Best 35mm negative scanner ???

Like a lot of old pharts, I’ve got a ton of 35mm negatives stuffed into shoe boxes. Most of them are worthless and will be tossed. But mixed in with them are some priceless shots of the kids in various stages of their youth. Want to make copies of those for their children to enjoy and make fun of!

Need to find a good quality 35mm negative scanner that will let me scan strips reasonably fast. Preferably at a reasonable price.

Any dopers have any first hand recommendations?

Since the OP is looking for advice, this is better suited to IMHO than GQ.

General Questions Moderator

I have a Canon 8800F, but I actually bought it because it could scan large-format 120 film too. (And full pages). The specs say optical 4800x9600. I have no complaints about the results.

Quite a few scanners have 35mm inserts. Make sure when you read specs to find “optical resolution” not interpolated output.

A 35mm neg is 1x1.5 inches, at 4800dpi that’s 4800x7200 or 34MP. More resolution than you’ll ever need. In fact, an acceptable 2400x3600 scan is 8MP. What I found with some of my commercially processed film was that they had “water spots” on them. Not sure why, and I plan “one of these days” to soak and dry a test strip. Could be wet spots, could be bubbles during processing that left long term damage. (The printed photos are fine)

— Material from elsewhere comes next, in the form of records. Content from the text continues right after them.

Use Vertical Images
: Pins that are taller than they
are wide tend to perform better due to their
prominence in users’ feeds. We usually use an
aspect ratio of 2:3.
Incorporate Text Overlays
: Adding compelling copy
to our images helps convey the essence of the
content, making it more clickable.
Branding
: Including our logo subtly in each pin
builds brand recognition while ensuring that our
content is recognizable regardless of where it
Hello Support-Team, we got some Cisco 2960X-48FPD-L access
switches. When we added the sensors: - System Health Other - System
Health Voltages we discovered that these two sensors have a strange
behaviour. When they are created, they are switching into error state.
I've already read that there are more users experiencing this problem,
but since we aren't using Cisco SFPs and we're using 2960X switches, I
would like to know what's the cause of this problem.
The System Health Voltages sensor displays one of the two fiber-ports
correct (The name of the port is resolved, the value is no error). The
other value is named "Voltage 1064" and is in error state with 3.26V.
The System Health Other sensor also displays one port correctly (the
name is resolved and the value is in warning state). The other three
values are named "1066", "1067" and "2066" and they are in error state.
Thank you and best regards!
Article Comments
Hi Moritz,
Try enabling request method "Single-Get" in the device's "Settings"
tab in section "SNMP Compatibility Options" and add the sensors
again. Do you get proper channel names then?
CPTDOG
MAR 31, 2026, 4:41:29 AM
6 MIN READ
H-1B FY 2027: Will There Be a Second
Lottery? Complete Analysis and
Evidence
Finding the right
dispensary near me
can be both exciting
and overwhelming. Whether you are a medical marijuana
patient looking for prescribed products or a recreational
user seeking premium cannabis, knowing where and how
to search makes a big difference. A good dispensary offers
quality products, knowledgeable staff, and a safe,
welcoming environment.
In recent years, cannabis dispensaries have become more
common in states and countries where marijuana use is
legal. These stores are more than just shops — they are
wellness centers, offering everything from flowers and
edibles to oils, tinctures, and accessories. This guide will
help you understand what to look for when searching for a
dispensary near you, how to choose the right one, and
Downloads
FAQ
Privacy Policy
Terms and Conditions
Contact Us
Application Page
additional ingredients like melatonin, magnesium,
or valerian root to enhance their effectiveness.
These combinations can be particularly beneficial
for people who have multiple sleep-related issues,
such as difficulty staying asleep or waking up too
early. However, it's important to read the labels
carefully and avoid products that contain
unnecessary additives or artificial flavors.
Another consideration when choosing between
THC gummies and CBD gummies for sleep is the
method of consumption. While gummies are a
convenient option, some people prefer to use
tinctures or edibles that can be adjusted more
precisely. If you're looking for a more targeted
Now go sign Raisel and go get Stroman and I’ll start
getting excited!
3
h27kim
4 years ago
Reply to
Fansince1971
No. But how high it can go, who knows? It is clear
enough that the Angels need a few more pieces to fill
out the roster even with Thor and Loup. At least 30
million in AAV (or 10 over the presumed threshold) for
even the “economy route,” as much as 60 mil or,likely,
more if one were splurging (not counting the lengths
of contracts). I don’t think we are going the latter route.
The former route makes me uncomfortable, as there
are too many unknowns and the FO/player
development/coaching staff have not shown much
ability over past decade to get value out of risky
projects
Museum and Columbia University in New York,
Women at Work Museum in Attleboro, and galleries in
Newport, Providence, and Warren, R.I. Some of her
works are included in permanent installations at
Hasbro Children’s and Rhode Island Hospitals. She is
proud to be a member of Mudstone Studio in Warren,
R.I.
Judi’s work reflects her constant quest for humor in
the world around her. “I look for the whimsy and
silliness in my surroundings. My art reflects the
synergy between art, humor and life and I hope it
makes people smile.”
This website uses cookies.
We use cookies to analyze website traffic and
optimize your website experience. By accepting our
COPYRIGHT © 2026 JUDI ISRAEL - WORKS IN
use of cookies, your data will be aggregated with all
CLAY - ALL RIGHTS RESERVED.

Worst case, I could go take them again - except they were from the top of the World Trade Center.

The trouble with flatbed scanners and negatives is the time involved. On my Canon (8000F) I can only scan a maximum of 12 frames at one time, and it usually takes about fifteen minutes per frame (enlarging them 800% @ 350dpi for an approximate 8x10).

So that’s about nine hours per roll (if your negs are cut into strips of six frames; most minilabs cut negs into four-frame strips to fit in their envelopes, so you’ll have much fudging about to scan everything). I would request mine in six-frame strips so I could make contact sheets.

Dedicated film scanners are faster, and give better results, but no one seems to make a consumer or prosumer model any more. Nikon made some good ones, Minolta. too. Canon never did. You might find a Nikon or Minolta on eBay, but drivers for a modern (Win7 or comparable Mac OS) computer may be hard to come by.

I really wish Nikon and Canon hadn’t abandoned film shooters like this; I have thousands of frames that I’ll never digitize, either.

Thinking about the time it will take, I encourage you to look at the services that do this for you. I was quite happy with the results I got last spring from ScanDigital on a bunch of slides, and I’m about to send a box full of negs to ScanCafe. Why am I changing suppliers? Excellent Groupon deals in both cases. They dust and clean the negs, use serious scanners with ICE technology, and know more about restoration and color correction than the kid at the drugstore who probably made your original prints.

Is this true even if you only intend to keep a small percentage of the overall collection?

Well, it’s a calculation. ScanCafe allows you to delete 20% of the frames scanned before they charge you $0.29 per frame scanned. I plan to stack the deck a bit by not bothering to send them strips containing no frames that I want, and the Groupon sweetened the deal by another 50 percent.